Challenges to the FFCRA Regulations
In a successful legal challenge by the State of New York to the regulations of the Families First Coronavirus Response Act (FFCRA), a New York Federal Judge found some parts to be invalid. In State of New York v. United States Department of Labor, et al., the State of New York claimed several features of the DOL’s Final Rule exceeded the agency’s authority under the statute.
The DOL moved to dismiss stating that New York lacked standing to bring this claim but the Court determined that it did have standing. Both parties also cross-moved for summary judgment and the Court concluded that several features of the Final Rule are invalid. One of the most standout parts of the order is the Court striking the definition of Health Care Provider. If you recall, for the purposes of Employees who may be exempted from Paid Sick Leave or Expanded Family and Medical Leave by their Employer under the FFCRA, the DOL defined healthcare provider as:
Anyone employed at any doctor’s office, hospital, health care center, clinic, post-secondary educational institution offering health care instruction, medical school, local health department or agency, nursing facility, retirement facility, nursing home, home health care provider, any facility that performs laboratory or medical testing, pharmacy, or any similar institution, Employer, or entity.
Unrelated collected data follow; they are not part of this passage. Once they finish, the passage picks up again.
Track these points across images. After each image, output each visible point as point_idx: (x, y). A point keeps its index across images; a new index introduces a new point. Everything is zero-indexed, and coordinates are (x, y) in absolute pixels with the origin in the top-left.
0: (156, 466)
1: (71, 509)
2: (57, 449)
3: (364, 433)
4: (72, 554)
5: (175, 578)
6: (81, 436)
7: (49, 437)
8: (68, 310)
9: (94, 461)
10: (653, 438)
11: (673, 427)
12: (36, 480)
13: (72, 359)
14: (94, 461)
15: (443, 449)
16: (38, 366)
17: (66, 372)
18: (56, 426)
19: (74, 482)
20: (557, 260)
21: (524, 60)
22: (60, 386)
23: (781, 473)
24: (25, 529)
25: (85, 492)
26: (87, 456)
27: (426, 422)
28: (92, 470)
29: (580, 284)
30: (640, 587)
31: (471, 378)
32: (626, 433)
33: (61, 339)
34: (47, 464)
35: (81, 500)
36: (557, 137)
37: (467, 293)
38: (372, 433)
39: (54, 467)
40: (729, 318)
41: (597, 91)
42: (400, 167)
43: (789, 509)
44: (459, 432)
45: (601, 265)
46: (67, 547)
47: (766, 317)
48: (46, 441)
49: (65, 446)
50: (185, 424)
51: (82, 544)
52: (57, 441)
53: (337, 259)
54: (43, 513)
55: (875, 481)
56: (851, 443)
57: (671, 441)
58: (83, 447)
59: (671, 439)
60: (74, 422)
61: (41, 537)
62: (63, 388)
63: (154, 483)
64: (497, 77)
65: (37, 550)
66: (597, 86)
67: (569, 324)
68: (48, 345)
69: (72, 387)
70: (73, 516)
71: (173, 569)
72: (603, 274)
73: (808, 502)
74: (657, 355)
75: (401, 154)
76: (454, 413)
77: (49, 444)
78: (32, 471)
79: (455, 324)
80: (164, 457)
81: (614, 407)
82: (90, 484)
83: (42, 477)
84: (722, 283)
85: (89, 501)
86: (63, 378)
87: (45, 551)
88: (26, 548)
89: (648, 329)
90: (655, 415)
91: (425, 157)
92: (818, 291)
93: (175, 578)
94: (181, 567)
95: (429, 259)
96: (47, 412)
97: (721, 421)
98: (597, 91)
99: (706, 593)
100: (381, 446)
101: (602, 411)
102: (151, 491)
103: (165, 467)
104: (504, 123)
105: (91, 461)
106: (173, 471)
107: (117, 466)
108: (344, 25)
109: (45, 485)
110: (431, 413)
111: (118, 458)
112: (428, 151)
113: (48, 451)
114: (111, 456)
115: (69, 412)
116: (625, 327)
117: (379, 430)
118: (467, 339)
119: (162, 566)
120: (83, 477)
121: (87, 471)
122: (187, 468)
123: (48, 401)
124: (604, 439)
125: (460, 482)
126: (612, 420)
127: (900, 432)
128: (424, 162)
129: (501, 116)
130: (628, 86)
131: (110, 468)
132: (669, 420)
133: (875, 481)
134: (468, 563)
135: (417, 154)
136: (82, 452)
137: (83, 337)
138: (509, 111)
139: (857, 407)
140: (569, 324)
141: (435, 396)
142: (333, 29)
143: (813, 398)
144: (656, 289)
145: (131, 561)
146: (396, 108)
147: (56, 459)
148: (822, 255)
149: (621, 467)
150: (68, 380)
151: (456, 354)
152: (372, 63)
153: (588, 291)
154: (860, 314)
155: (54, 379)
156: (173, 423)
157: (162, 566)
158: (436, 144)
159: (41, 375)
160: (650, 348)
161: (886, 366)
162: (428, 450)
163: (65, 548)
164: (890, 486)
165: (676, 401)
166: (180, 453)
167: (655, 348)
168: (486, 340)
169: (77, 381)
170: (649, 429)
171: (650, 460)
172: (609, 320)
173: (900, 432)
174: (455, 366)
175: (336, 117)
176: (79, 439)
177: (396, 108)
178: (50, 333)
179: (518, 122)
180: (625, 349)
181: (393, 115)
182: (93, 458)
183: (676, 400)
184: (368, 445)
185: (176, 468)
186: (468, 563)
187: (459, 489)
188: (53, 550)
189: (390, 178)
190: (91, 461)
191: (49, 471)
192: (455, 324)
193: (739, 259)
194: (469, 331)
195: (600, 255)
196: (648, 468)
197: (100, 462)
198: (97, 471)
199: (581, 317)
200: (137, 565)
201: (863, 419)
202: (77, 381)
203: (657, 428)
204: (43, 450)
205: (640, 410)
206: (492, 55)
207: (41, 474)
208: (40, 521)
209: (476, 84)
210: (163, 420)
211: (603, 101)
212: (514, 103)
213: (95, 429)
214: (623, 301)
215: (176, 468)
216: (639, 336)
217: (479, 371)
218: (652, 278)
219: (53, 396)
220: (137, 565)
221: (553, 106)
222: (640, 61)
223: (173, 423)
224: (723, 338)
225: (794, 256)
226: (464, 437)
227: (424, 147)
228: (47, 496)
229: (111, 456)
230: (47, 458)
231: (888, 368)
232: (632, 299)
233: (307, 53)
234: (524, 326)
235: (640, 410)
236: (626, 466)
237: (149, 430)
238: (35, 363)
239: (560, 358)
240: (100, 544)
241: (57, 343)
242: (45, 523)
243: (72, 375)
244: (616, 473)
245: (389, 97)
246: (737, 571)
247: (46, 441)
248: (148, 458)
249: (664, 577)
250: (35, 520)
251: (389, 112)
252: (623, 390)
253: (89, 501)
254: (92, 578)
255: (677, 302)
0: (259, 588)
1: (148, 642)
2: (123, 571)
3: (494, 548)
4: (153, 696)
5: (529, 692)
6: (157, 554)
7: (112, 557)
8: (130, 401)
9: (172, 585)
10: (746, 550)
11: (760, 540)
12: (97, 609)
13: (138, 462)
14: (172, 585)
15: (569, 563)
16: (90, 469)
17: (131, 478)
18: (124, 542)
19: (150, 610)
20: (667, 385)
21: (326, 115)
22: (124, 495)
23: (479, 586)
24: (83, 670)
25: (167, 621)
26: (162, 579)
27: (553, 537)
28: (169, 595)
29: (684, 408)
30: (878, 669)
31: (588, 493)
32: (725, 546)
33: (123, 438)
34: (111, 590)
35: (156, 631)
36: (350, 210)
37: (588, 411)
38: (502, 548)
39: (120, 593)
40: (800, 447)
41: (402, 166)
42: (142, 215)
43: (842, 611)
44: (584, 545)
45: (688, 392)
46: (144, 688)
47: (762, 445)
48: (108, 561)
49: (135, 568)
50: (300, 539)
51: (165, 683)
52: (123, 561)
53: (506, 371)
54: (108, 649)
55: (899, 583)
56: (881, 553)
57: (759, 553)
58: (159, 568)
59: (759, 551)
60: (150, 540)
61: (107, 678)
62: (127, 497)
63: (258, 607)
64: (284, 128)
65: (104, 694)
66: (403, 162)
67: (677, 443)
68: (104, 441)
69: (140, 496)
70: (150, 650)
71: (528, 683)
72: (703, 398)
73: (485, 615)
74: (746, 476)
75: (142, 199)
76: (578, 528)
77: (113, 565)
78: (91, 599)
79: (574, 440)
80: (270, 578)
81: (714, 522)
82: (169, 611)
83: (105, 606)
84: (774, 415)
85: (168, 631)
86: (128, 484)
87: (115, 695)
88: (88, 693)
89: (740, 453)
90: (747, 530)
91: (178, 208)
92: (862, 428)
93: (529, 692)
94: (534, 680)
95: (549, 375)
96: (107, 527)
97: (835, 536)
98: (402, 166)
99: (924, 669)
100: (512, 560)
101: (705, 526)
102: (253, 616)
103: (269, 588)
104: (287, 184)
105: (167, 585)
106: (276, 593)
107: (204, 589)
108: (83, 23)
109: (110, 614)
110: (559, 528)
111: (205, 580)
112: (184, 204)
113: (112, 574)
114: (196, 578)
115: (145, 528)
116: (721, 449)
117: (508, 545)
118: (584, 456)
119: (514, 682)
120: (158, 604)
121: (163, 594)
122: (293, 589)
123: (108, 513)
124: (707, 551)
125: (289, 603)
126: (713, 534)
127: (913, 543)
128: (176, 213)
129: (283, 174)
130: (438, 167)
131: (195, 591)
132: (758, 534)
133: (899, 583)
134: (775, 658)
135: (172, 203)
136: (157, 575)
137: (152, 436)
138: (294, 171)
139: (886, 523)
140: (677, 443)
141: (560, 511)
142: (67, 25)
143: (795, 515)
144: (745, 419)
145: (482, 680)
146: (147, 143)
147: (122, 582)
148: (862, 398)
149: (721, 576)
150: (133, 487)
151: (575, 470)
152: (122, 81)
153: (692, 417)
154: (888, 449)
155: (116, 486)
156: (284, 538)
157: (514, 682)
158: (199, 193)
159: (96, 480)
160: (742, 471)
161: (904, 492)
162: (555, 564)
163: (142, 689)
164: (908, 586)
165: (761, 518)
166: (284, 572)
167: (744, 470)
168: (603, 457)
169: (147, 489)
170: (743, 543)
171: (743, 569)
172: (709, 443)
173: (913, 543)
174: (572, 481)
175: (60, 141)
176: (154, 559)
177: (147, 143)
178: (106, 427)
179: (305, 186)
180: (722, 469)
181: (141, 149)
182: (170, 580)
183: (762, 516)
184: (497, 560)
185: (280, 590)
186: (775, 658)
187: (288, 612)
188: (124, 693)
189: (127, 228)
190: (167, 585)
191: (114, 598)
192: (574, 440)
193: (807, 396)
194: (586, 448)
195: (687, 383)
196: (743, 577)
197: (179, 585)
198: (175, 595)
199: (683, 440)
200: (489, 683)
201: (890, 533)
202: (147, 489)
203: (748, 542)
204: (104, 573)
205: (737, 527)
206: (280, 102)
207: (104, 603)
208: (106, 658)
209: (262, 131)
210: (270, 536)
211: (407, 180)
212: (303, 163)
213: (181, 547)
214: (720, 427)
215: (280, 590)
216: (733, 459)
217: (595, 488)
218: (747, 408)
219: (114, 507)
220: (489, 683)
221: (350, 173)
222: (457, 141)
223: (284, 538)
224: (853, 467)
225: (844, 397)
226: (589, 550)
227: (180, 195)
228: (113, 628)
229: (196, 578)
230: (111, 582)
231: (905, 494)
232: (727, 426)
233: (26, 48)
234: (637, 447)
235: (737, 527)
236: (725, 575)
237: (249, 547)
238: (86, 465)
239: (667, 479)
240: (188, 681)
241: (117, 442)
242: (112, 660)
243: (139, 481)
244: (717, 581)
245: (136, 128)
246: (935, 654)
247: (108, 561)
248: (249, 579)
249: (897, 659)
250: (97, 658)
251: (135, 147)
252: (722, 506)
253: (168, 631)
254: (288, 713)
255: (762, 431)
This includes any permanent or temporary institution, facility, location, or site where medical services are provided that are similar to such institutions.
This definition includes any individual employed by an entity that contracts with any of these institutions described above to provide services or to maintain the operation of the facility where that individual’s services support the operation of the facility. This also includes anyone employed by any entity that provides medical services, produces medical products, or is otherwise involved in the making of COVID-19 related medical equipment, tests, drugs, vaccines, diagnostic vehicles, or treatments. This also includes any individual that the highest official of a State or territory, including the District of Columbia, determines is a health care provider necessary for that State’s or territory’s or the District of Columbia’s response to COVID-19.
The Court stated this was “vastly overbroad.” This is obviously concerning for all employers that followed this definition and denied leave based on the DOL’s definition.
In summary, the Court found three other main parts of the FFCRA to be invalid,
-Intermittent Leave- The requirement that employees obtain consent from the employer for intermittent leave for certain reasons. The DOL had limited intermittent leave in certain circumstances, yet the Court did not agree that the DOL explained why employer consent is needed;
-The Work Requirement- The DOL’s requirement that FFCRA leave is available only where the employee had work available to be performed. This would likely be an issue in the circumstance as to whether employers were to provide FFCRA leave to employees that were temporary laid off or furloughed employees; and
-Timing - The timing of documentation supporting the need for FFCRA leave. This speaks to the guidance that obligated employees to provide documentation to the Employer related to leave under the FFCRA prior to taking leave and the Court found this inconsistent with the FFCRA notice provisions.
These are all pieces affecting how employers have been making decisions for several months so this is a huge issue for the Department of Labor moving forward and all the employers that have been relying on these particular regulations to make decisions about whether leave should be provided to the employee.